▽

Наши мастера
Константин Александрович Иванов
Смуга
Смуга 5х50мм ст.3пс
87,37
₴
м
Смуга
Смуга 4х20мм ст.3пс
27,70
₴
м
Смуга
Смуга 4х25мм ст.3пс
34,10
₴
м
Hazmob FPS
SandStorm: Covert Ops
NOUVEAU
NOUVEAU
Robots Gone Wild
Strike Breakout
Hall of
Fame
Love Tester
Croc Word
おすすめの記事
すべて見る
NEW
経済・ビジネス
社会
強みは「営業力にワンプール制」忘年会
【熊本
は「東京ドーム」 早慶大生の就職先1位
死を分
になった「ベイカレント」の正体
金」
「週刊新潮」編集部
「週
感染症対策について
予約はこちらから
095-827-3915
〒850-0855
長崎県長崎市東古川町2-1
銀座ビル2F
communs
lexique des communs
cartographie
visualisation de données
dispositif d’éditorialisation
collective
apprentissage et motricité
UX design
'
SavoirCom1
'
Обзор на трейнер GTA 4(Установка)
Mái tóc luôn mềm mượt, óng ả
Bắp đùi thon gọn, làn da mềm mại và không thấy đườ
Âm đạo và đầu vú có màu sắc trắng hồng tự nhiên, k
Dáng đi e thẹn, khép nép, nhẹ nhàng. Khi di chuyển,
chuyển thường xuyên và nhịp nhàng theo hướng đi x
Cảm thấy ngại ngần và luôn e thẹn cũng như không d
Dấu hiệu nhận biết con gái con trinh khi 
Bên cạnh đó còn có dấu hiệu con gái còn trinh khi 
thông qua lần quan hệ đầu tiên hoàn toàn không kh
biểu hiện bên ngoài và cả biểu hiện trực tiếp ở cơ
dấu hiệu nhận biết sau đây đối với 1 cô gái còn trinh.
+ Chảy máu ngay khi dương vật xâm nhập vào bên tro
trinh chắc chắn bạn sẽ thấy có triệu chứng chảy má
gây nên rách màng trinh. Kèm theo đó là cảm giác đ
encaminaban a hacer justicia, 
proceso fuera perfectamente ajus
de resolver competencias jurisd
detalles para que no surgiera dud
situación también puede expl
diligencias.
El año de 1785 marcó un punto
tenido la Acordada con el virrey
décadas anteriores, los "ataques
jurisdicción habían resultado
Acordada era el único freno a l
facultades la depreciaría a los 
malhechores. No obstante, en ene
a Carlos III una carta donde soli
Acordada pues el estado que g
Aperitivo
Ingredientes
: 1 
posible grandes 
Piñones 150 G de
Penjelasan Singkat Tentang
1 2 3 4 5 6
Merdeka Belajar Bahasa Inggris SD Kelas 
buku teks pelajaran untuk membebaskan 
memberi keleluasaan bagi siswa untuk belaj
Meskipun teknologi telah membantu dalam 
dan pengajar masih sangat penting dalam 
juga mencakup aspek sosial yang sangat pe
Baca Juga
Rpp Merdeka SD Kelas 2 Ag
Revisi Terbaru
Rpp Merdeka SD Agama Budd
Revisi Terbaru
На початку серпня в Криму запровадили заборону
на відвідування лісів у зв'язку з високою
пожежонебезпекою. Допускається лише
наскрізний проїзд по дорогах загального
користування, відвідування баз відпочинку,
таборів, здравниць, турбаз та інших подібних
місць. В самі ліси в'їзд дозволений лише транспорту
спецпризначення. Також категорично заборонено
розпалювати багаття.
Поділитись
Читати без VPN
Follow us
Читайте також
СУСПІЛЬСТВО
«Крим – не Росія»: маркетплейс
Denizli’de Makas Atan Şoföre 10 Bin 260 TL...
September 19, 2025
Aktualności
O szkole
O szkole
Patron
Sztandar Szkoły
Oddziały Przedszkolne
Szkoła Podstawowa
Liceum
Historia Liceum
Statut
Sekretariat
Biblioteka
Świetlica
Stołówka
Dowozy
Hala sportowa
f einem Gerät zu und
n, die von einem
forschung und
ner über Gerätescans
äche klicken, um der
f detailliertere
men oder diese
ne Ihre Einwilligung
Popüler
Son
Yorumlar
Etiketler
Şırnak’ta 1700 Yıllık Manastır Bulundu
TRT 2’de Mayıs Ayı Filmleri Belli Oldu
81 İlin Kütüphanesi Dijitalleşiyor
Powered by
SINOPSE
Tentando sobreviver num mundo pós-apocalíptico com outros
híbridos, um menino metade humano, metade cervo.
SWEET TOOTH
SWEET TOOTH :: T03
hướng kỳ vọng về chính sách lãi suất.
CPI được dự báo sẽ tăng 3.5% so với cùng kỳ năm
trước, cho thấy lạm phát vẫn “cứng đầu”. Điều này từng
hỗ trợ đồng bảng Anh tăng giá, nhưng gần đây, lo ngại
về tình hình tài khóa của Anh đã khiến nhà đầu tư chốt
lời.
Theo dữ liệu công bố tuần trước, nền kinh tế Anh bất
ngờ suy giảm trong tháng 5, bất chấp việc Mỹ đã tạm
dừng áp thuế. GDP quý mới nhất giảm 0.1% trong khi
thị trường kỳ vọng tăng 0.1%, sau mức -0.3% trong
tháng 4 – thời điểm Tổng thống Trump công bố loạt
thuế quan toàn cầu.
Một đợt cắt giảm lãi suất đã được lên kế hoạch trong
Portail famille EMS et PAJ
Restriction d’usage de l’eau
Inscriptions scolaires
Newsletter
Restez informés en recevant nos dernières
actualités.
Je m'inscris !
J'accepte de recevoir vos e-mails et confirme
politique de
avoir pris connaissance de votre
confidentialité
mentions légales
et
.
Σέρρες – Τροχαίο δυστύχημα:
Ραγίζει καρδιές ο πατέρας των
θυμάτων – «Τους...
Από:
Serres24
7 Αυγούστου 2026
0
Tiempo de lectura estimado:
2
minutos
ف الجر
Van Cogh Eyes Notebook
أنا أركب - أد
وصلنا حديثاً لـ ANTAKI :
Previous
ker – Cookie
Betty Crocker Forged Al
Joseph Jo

△

Your instructions
Word for word, please print every line from the beginning of the records to the line bearing "наскрізний проїзд по дорогах загального", counting both ends and stopping there.

Output of the task
Наши мастера
Константин Александрович Иванов
Смуга
Смуга 5х50мм ст.3пс
87,37
₴
м
Смуга
Смуга 4х20мм ст.3пс
27,70
₴
м
Смуга
Смуга 4х25мм ст.3пс
34,10
₴
м
Hazmob FPS
SandStorm: Covert Ops
NOUVEAU
NOUVEAU
Robots Gone Wild
Strike Breakout
Hall of
Fame
Love Tester
Croc Word
おすすめの記事
すべて見る
NEW
経済・ビジネス
社会
強みは「営業力にワンプール制」忘年会
【熊本
は「東京ドーム」 早慶大生の就職先1位
死を分
になった「ベイカレント」の正体
金」
「週刊新潮」編集部
「週
感染症対策について
予約はこちらから
095-827-3915
〒850-0855
長崎県長崎市東古川町2-1
銀座ビル2F
communs
lexique des communs
cartographie
visualisation de données
dispositif d’éditorialisation
collective
apprentissage et motricité
UX design
'
SavoirCom1
'
Обзор на трейнер GTA 4(Установка)
Mái tóc luôn mềm mượt, óng ả
Bắp đùi thon gọn, làn da mềm mại và không thấy đườ
Âm đạo và đầu vú có màu sắc trắng hồng tự nhiên, k
Dáng đi e thẹn, khép nép, nhẹ nhàng. Khi di chuyển,
chuyển thường xuyên và nhịp nhàng theo hướng đi x
Cảm thấy ngại ngần và luôn e thẹn cũng như không d
Dấu hiệu nhận biết con gái con trinh khi 
Bên cạnh đó còn có dấu hiệu con gái còn trinh khi 
thông qua lần quan hệ đầu tiên hoàn toàn không kh
biểu hiện bên ngoài và cả biểu hiện trực tiếp ở cơ
dấu hiệu nhận biết sau đây đối với 1 cô gái còn trinh.
+ Chảy máu ngay khi dương vật xâm nhập vào bên tro
trinh chắc chắn bạn sẽ thấy có triệu chứng chảy má
gây nên rách màng trinh. Kèm theo đó là cảm giác đ
encaminaban a hacer justicia, 
proceso fuera perfectamente ajus
de resolver competencias jurisd
detalles para que no surgiera dud
situación también puede expl
diligencias.
El año de 1785 marcó un punto
tenido la Acordada con el virrey
décadas anteriores, los "ataques
jurisdicción habían resultado
Acordada era el único freno a l
facultades la depreciaría a los 
malhechores. No obstante, en ene
a Carlos III una carta donde soli
Acordada pues el estado que g
Aperitivo
Ingredientes
: 1 
posible grandes 
Piñones 150 G de
Penjelasan Singkat Tentang
1 2 3 4 5 6
Merdeka Belajar Bahasa Inggris SD Kelas 
buku teks pelajaran untuk membebaskan 
memberi keleluasaan bagi siswa untuk belaj
Meskipun teknologi telah membantu dalam 
dan pengajar masih sangat penting dalam 
juga mencakup aspek sosial yang sangat pe
Baca Juga
Rpp Merdeka SD Kelas 2 Ag
Revisi Terbaru
Rpp Merdeka SD Agama Budd
Revisi Terbaru
На початку серпня в Криму запровадили заборону
на відвідування лісів у зв'язку з високою
пожежонебезпекою. Допускається лише
наскрізний проїзд по дорогах загального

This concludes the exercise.